REQUIREMENT → Among the records below, count the lines where "recorded" occurs, and report that total alone.
:: SUPPLIED DATA ::
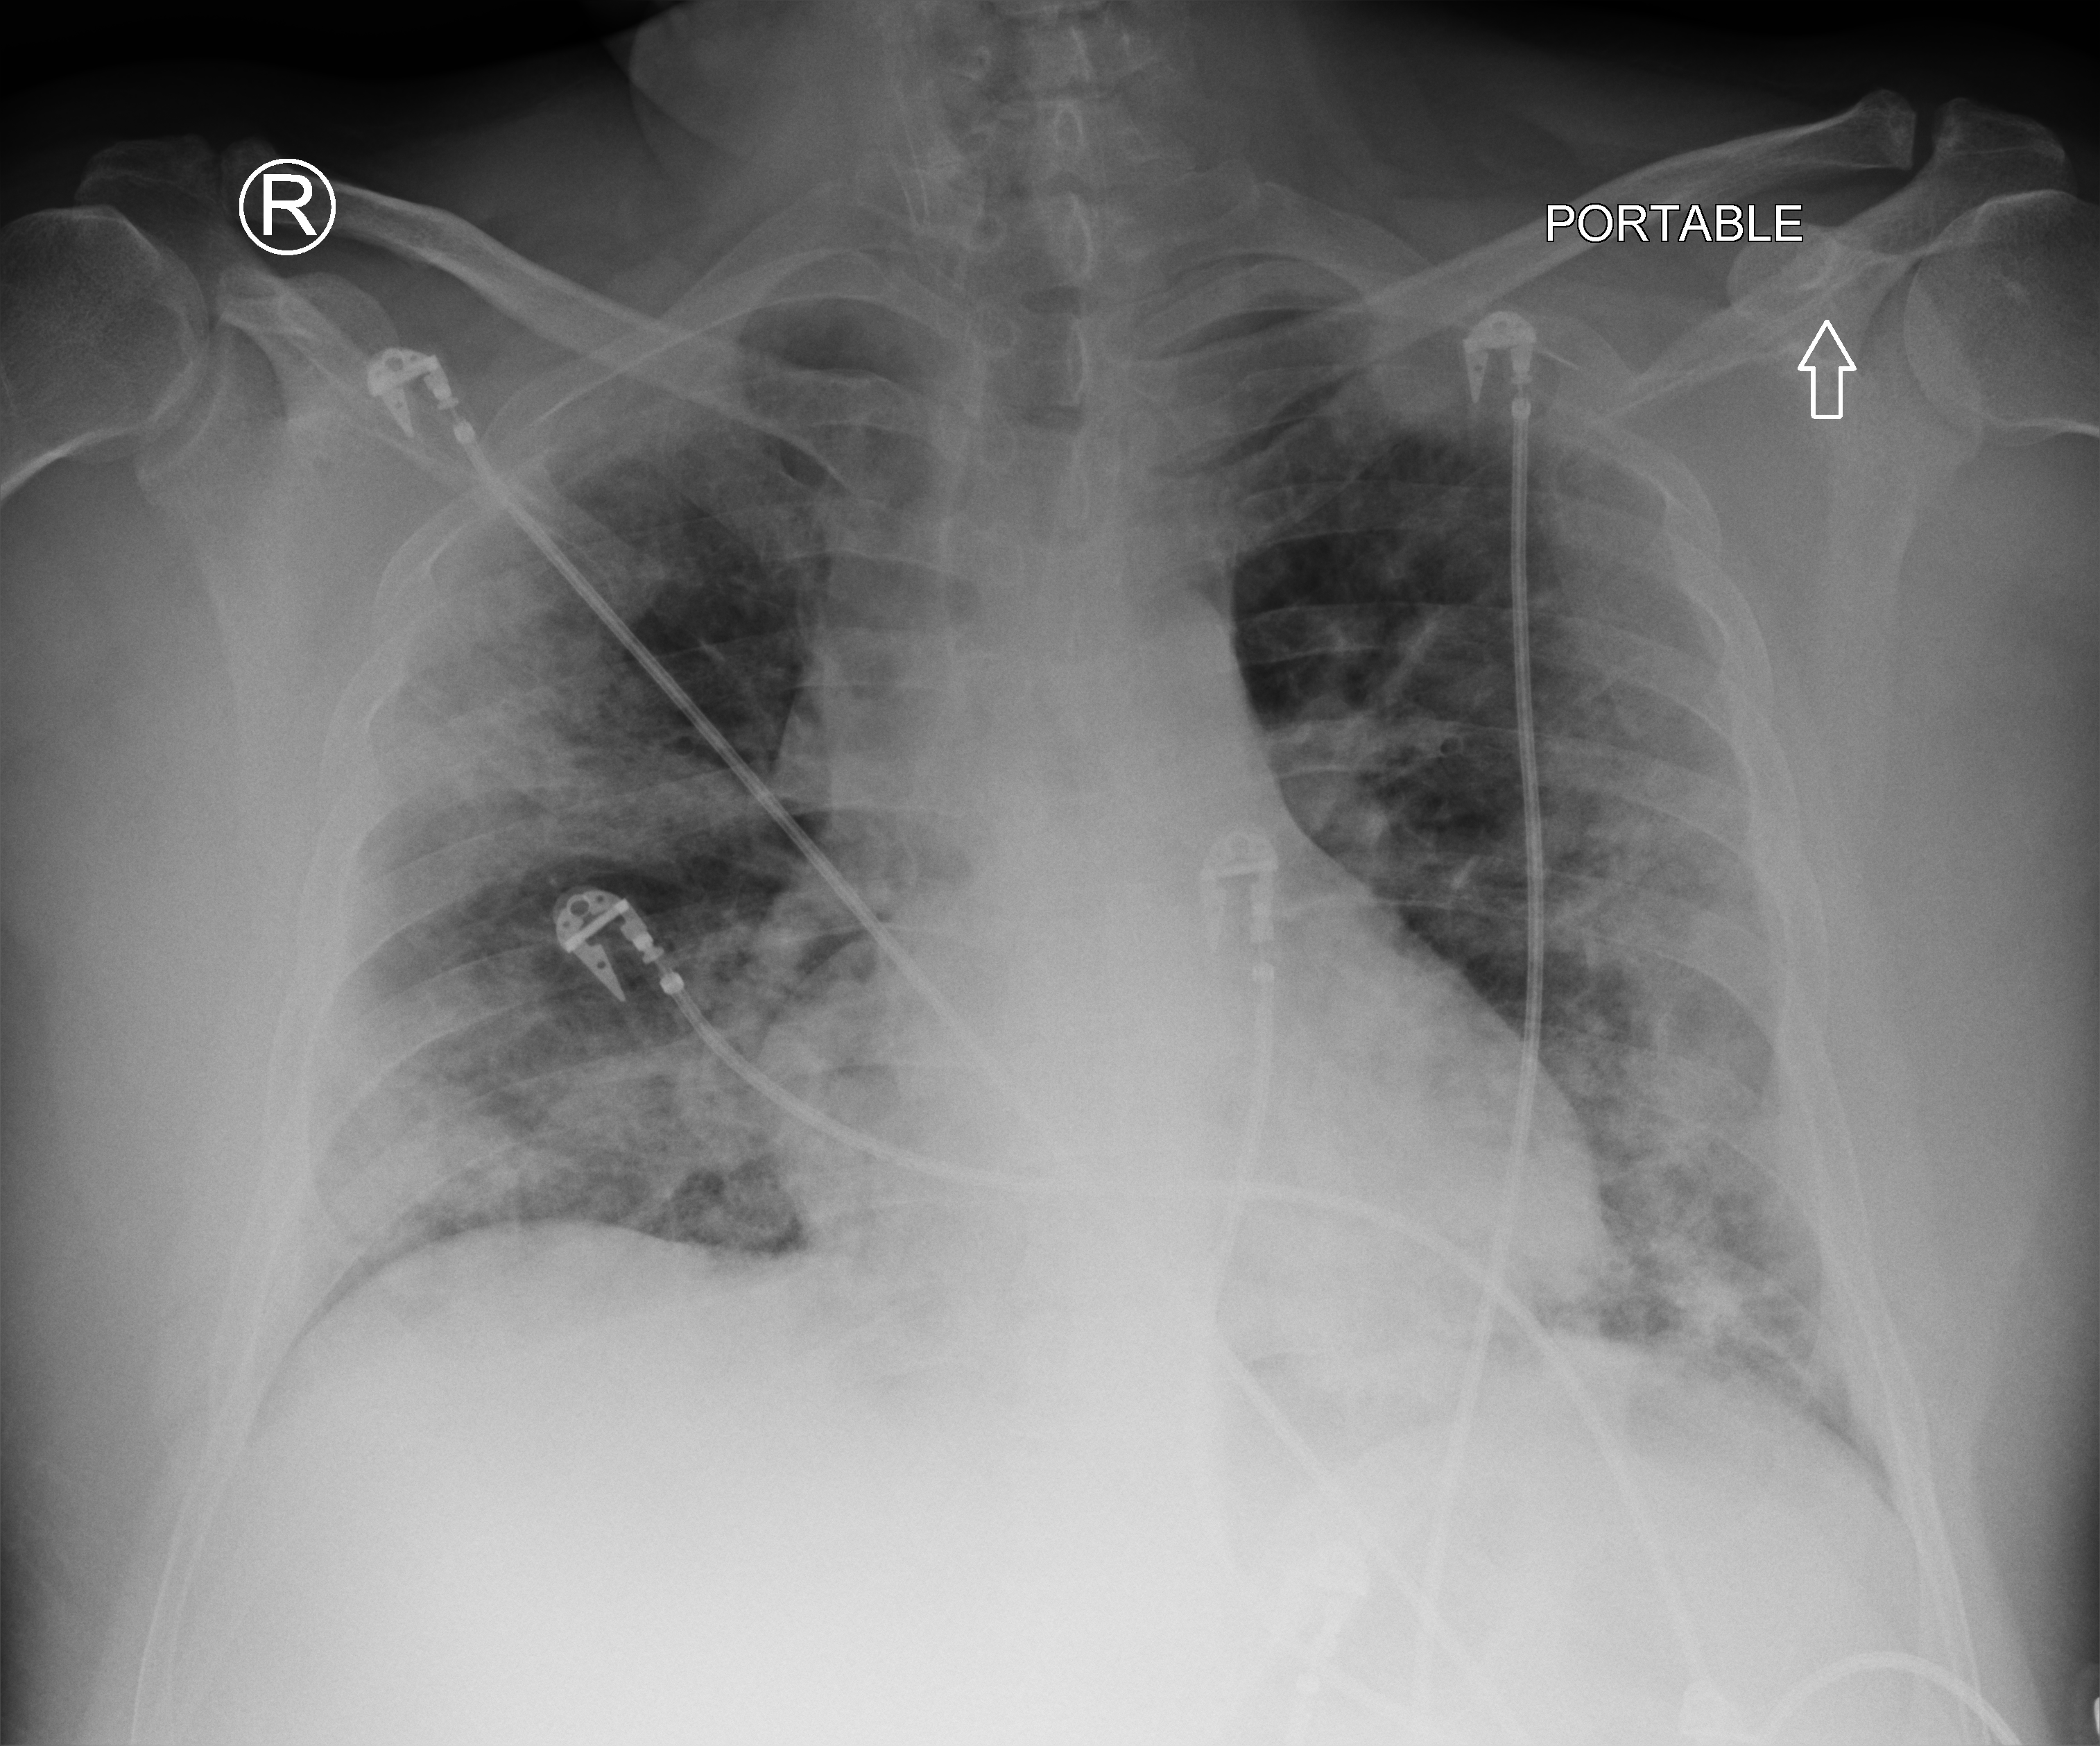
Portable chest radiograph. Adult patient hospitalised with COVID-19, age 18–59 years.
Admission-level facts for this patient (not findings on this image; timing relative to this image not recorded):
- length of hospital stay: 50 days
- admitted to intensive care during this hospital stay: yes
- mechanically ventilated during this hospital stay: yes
:::
:: SUPPLIED DATA ::
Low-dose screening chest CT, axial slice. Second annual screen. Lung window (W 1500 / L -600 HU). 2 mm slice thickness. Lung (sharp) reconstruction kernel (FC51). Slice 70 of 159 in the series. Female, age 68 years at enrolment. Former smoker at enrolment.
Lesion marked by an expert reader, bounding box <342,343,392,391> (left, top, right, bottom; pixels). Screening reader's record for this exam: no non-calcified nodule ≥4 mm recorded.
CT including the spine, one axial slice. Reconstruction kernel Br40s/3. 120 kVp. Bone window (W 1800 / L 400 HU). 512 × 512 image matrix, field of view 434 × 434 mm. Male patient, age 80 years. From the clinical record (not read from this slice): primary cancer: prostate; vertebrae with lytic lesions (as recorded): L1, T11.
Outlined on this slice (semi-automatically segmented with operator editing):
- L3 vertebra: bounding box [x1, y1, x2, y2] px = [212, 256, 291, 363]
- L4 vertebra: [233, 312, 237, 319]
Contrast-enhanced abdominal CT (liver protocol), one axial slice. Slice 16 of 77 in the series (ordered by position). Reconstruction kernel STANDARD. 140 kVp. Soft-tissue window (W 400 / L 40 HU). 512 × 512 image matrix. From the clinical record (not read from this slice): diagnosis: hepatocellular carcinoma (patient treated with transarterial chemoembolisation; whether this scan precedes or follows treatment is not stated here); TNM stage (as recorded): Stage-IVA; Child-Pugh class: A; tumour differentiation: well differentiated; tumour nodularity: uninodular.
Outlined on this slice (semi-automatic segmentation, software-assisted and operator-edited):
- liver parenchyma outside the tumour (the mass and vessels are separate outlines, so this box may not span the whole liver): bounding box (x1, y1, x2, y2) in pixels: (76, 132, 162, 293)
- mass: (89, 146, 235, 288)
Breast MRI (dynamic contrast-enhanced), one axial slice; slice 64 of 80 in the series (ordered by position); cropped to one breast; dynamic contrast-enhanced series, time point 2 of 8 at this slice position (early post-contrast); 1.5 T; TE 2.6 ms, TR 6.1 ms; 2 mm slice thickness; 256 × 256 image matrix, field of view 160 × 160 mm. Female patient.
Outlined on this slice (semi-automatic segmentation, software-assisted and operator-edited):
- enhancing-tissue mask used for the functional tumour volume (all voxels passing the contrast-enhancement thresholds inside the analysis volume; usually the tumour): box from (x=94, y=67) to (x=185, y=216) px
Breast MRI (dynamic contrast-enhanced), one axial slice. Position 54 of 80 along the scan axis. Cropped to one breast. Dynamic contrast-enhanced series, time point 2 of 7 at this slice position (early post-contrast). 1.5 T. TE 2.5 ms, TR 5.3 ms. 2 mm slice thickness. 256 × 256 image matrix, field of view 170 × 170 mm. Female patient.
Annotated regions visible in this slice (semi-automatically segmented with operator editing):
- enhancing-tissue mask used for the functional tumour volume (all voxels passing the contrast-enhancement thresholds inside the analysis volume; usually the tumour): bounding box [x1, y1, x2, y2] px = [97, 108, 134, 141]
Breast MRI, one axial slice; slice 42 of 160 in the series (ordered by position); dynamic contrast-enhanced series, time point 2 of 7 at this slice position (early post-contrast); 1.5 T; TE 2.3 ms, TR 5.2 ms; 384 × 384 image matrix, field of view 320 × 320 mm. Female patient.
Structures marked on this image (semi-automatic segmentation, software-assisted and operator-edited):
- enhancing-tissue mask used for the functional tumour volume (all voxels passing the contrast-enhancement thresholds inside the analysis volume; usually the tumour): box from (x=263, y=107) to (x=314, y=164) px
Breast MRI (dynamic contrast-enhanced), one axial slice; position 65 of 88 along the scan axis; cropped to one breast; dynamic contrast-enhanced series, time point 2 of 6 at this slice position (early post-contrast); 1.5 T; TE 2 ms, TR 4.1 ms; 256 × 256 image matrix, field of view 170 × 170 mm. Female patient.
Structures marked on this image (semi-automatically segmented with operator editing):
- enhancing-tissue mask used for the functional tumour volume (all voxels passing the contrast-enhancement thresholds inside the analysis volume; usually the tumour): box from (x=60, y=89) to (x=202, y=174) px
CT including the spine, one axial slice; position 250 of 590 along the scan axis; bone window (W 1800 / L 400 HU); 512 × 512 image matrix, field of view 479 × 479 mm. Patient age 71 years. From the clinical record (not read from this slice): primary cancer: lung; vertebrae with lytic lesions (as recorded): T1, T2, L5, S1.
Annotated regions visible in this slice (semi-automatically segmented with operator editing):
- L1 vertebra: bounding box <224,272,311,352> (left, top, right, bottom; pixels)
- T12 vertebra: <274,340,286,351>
:::
OUTPUT FOR THIS EXERCISE → 5